Le juge des référés du tribunal administratif de Dijon a donné raison, le 16 décembre, à Suez contre Veolia dans l’affaire de l’attribution du marché d’eau potable et de l’assainissement de la métropole.

 

Non seulement les magistrats ont rejeté, en référé, l’action de Veolia contre le contrat de délégation conclu avec Suez pour 278 millions d’euros, mais ils ont aussi condamné le groupe à verser 1.200 euros au Grand Dijon ainsi qu’à son concurrent.

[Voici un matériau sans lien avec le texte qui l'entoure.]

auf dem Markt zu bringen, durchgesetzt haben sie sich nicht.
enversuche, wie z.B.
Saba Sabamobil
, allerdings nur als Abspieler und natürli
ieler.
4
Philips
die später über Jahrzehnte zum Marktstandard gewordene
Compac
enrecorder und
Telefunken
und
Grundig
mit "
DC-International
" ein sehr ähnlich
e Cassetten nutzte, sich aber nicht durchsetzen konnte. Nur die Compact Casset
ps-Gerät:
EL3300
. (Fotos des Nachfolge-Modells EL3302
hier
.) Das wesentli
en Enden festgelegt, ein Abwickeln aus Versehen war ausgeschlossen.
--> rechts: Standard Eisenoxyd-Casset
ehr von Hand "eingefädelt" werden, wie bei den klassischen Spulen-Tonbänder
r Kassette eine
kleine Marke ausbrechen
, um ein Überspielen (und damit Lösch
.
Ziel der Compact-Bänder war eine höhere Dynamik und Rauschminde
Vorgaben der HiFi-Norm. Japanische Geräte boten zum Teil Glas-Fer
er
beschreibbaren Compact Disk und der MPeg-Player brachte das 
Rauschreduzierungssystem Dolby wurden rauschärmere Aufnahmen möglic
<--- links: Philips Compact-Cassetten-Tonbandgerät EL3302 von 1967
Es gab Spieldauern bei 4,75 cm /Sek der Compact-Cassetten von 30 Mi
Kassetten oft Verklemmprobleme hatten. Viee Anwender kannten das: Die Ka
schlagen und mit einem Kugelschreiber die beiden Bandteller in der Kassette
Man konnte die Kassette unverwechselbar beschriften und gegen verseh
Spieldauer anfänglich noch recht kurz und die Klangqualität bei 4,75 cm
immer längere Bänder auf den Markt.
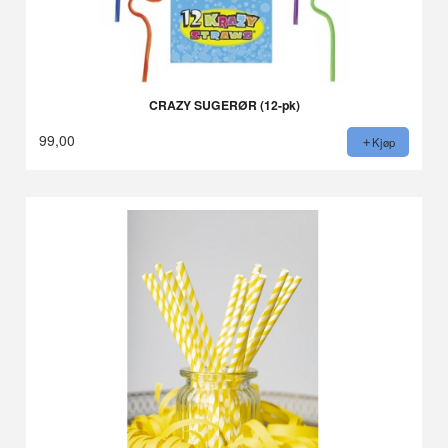
CRAZY SUGERØR (12-pk)
99,00
Kjøp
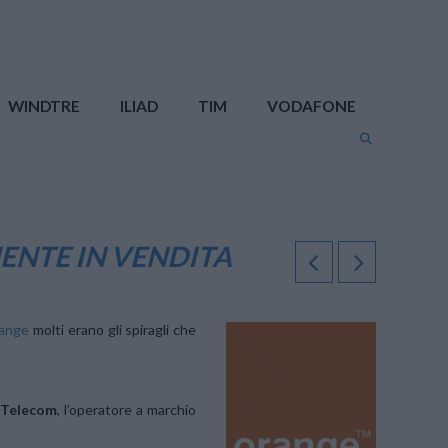
WINDTRE
ILIAD
TIM
VODAFONE
ENTE IN VENDITA
range
molti erano gli spiragli che
 Telecom
, l’operatore a marchio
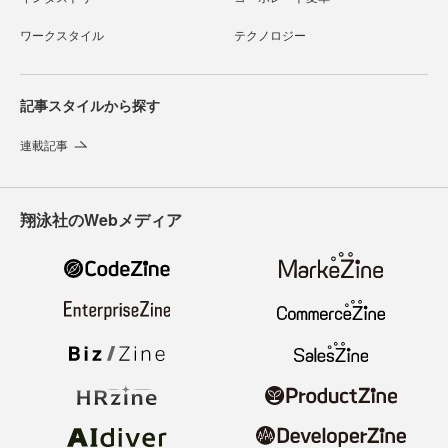
ワークスタイル
テクノロジー
記事スタイルから探す
連載記事
翔泳社のWebメディア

«Tous les arguments invoqués par Veolia ont été rejetés», s’est félicité dans un communiqué le président socialiste de l’agglomération et maire de Dijon François Rebsamen, qui affirme que «toutes les règles de publicité et de mise en concurrence ont été respectées».

 

19 M€ d’écart

 

Pour le groupe Veolia, l’affaire n’est pas close. Il estime que l’appel d’offre ne s’est pas déroulé de manière transparente et sereine et compte poursuivre la procédure au fond. Le coût de son projet s’avérait inférieur de 19 millions € par rapport à l’opérateur sortant, soit 259 M€ contre 278 M€, pour un contrat de 9 ans à partir de 2021 visant l’eau et l’assainissement.

Si son montant s’avère supérieur, «l’offre de Suez doit permettre une baisse significative du prix de l’eau pour l’usager» ou encore l’élimination des macro-plastiques.

 

Conflit d’intérêts
 

L’attribution du marché a fait émerger une forte polémique à Dijon, un possible conflit d’intérêts de la directrice de l’eau et de l’assainissement de la métropole, ancienne employée du groupe Suez à Dijon jusqu’en 2014, ayant été pointé par l’hebdomadaire Le Point.